## Records from a dataset
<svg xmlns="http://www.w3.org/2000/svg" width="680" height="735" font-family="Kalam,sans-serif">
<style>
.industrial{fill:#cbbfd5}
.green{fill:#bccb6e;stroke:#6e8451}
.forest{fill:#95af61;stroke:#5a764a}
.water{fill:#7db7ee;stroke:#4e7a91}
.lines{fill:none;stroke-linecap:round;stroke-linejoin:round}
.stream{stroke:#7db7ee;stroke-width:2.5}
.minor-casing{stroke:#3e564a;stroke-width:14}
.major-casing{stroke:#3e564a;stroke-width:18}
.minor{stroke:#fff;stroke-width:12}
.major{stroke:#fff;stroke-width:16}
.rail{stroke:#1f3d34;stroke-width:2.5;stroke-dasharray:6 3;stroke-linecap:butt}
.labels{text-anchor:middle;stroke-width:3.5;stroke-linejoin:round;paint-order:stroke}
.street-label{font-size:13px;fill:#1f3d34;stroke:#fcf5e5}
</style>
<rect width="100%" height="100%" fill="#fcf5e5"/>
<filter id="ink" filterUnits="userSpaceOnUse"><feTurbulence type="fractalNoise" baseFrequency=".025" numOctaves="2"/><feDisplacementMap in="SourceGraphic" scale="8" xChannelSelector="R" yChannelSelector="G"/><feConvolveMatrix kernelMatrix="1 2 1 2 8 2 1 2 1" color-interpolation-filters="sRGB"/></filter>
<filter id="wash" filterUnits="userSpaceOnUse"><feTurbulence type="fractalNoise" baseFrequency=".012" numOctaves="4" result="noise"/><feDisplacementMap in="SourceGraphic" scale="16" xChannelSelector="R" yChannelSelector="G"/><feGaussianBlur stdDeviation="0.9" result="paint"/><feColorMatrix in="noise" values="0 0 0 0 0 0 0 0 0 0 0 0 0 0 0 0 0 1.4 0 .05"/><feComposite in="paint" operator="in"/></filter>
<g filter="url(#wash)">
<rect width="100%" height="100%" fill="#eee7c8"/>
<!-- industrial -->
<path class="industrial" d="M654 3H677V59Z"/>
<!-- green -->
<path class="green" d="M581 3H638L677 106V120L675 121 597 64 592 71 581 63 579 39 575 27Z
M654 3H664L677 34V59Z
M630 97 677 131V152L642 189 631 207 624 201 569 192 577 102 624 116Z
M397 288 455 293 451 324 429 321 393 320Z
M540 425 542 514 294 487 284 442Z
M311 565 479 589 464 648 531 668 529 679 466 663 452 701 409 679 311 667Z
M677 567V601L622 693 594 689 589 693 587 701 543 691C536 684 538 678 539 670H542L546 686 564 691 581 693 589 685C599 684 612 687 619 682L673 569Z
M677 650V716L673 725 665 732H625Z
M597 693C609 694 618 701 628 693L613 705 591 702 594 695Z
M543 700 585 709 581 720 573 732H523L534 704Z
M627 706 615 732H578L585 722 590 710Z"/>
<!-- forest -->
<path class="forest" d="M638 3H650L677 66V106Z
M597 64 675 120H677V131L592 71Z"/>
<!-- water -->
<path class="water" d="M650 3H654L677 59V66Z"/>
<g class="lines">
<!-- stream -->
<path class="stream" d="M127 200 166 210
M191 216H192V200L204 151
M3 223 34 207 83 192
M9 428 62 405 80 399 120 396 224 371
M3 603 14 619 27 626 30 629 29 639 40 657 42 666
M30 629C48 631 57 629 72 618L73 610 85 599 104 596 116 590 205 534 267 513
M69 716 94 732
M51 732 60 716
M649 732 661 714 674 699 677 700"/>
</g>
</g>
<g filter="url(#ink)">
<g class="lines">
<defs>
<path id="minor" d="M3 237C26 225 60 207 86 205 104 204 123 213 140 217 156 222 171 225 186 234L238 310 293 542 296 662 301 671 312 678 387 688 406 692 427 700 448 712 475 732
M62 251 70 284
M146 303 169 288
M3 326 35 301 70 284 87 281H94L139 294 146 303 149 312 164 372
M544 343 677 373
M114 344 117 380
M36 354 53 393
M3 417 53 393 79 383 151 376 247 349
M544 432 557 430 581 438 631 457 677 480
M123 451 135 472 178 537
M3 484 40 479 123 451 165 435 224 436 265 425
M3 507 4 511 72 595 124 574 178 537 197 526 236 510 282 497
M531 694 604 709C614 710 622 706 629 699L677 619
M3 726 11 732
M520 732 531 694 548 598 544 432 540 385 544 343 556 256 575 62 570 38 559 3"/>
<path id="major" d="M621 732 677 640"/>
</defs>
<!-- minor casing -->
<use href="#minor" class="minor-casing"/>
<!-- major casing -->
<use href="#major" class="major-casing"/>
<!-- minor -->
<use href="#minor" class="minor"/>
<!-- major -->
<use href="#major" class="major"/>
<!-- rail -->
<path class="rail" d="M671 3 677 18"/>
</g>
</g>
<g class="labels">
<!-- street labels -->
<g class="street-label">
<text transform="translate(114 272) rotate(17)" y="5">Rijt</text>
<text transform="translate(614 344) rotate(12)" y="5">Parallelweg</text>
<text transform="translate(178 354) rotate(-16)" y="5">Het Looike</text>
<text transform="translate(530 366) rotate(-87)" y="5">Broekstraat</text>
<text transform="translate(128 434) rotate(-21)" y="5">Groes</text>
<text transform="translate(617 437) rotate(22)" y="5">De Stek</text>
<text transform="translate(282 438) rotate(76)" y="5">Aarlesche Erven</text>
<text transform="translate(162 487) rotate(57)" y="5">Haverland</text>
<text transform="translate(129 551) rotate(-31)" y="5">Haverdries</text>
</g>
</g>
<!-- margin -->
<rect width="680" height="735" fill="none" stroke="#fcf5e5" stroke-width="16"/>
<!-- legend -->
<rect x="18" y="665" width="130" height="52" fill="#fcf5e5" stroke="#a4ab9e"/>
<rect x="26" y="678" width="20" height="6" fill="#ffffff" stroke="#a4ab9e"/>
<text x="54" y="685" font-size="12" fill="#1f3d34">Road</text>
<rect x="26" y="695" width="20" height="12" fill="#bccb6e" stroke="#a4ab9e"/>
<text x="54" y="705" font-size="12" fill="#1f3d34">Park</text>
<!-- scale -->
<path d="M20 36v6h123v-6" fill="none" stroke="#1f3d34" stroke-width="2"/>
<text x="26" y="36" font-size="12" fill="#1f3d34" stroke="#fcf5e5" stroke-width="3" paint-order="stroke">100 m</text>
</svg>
* * *
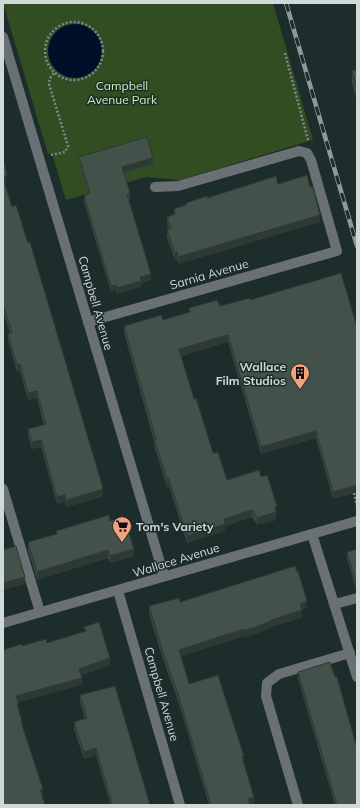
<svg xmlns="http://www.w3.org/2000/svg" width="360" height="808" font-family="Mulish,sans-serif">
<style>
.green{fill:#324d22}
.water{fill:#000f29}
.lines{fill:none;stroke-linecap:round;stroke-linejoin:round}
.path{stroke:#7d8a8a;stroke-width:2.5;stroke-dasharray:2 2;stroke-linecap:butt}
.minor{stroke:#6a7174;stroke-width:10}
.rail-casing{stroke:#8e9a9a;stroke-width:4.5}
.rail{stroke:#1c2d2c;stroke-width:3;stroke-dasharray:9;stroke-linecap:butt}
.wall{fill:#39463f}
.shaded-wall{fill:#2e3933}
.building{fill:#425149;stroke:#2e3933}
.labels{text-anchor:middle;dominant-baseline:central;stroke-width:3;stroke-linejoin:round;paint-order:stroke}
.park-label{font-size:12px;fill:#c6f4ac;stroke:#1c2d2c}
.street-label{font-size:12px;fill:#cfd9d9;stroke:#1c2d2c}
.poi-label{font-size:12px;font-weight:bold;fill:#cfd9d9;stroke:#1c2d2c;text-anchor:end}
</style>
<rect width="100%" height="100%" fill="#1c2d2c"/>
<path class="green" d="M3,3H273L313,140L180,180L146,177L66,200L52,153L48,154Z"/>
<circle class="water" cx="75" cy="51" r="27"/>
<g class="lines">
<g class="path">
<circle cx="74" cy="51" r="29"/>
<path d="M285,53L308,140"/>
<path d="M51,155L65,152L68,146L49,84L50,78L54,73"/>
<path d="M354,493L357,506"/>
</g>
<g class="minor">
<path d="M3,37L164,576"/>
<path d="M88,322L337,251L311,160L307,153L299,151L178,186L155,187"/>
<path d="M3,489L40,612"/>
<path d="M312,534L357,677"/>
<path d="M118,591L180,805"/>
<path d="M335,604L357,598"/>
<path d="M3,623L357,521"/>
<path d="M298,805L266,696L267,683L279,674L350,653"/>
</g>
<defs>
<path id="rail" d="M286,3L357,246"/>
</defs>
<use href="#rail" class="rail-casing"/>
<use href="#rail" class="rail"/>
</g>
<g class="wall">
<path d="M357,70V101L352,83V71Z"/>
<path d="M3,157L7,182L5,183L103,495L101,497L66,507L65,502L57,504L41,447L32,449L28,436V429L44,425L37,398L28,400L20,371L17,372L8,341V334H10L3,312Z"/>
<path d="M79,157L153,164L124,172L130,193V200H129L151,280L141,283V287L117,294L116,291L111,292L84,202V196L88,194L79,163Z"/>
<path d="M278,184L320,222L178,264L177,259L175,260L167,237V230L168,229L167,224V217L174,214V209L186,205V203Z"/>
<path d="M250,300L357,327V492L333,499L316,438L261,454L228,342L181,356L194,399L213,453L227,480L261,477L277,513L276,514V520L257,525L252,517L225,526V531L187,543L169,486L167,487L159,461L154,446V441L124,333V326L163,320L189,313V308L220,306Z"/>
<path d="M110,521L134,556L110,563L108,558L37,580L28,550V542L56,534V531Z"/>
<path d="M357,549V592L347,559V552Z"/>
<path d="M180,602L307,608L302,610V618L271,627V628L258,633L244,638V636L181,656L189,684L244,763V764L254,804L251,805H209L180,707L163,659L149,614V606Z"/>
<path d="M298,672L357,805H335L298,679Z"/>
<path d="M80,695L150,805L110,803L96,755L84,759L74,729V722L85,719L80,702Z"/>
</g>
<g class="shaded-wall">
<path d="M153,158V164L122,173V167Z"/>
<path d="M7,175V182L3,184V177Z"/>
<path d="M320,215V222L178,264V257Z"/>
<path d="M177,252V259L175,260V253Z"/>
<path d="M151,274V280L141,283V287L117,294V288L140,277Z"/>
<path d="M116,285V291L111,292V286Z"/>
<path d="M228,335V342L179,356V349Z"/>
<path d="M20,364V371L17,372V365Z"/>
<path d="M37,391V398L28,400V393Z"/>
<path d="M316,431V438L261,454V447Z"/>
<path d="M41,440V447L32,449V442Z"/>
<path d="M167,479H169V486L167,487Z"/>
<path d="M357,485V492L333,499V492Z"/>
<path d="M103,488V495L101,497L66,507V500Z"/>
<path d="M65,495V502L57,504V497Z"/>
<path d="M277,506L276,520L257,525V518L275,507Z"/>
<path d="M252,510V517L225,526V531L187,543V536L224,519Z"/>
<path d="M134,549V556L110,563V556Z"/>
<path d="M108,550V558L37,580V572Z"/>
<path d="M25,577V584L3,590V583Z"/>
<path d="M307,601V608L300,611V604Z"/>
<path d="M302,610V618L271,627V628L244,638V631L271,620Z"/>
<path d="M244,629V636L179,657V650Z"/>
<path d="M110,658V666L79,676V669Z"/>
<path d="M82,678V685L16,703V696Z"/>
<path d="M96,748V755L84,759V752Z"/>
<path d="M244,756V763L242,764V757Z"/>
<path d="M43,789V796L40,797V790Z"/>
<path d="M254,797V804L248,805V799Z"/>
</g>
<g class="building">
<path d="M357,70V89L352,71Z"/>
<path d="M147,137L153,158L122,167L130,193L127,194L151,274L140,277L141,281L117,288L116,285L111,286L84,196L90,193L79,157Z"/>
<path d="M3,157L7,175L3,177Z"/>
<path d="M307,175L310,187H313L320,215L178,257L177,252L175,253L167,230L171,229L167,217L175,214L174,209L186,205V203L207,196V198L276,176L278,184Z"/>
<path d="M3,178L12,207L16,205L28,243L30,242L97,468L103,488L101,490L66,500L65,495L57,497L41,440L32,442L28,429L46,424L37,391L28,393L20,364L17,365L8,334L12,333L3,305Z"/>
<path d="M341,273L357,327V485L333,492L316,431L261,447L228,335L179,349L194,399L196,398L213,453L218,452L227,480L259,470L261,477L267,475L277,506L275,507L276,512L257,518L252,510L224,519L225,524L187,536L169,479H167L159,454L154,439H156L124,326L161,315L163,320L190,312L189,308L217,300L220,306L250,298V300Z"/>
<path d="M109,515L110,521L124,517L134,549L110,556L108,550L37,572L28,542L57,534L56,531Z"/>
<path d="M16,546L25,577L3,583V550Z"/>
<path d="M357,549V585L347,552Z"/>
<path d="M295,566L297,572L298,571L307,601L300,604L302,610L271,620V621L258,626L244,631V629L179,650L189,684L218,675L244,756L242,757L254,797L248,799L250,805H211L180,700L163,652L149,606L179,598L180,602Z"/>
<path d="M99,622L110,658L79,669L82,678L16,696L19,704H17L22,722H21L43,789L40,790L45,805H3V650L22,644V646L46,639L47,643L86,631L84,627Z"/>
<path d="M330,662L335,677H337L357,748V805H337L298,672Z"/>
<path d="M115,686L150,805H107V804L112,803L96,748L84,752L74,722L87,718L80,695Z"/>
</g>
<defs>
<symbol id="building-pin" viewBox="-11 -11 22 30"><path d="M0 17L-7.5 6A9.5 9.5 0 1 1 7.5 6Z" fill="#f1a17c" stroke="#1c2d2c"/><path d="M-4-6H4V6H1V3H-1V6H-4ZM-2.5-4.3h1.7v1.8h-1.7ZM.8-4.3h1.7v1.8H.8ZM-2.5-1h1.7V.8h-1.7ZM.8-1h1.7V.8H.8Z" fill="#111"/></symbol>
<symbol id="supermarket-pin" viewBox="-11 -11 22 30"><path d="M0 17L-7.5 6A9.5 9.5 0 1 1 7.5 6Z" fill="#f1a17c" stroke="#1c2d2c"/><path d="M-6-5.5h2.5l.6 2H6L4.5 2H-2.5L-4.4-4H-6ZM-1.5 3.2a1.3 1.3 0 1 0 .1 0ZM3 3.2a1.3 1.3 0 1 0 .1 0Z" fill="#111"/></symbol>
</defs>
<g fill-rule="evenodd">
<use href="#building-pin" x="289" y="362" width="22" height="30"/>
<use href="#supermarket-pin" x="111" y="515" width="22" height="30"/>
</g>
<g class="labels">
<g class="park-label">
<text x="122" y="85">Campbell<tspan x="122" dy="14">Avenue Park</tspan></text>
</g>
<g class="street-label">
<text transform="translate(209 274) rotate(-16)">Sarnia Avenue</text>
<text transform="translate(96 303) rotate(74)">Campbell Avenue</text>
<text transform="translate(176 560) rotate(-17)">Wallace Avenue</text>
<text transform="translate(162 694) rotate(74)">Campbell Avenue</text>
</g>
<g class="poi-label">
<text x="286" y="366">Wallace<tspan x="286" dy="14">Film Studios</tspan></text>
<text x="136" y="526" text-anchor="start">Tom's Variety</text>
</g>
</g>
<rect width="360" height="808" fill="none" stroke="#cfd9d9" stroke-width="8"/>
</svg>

## Work task
On how many lines of the data does the word "yChannelSelector" appear? Reply with the number alone.

## Answer box
2